> Supplied data:
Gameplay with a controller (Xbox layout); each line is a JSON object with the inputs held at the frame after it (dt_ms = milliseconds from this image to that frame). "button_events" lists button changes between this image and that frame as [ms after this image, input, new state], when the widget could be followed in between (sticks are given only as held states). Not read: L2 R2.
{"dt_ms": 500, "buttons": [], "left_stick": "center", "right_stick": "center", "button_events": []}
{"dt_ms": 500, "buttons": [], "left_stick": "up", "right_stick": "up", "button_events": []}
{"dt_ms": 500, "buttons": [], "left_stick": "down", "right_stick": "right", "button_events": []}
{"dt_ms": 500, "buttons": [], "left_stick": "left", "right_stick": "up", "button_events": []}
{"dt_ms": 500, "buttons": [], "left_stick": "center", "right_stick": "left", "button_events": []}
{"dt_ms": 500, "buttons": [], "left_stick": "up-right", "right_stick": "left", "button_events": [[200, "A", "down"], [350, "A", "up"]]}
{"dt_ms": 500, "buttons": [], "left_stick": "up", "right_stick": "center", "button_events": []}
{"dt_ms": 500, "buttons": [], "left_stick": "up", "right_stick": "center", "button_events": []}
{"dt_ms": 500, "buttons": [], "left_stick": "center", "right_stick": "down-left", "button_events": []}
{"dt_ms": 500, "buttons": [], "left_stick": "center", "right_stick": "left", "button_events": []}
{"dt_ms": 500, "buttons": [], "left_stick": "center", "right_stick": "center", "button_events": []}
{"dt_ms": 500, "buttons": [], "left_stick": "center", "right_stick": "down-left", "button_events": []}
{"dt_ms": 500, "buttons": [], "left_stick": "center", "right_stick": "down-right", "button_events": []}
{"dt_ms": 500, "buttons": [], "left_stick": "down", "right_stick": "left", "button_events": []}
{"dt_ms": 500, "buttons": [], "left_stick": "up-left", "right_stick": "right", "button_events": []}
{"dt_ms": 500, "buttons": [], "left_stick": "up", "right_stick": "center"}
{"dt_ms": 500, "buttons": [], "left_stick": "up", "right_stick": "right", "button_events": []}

> Exercise brief: Whenever the string "down" shows up in a line of the entries, copy that line.

> Problem solution:
{"dt_ms": 500, "buttons": [], "left_stick": "down", "right_stick": "right", "button_events": []}
{"dt_ms": 500, "buttons": [], "left_stick": "up-right", "right_stick": "left", "button_events": [[200, "A", "down"], [350, "A", "up"]]}
{"dt_ms": 500, "buttons": [], "left_stick": "center", "right_stick": "down-left", "button_events": []}
{"dt_ms": 500, "buttons": [], "left_stick": "center", "right_stick": "down-left", "button_events": []}
{"dt_ms": 500, "buttons": [], "left_stick": "center", "right_stick": "down-right", "button_events": []}
{"dt_ms": 500, "buttons": [], "left_stick": "down", "right_stick": "left", "button_events": []}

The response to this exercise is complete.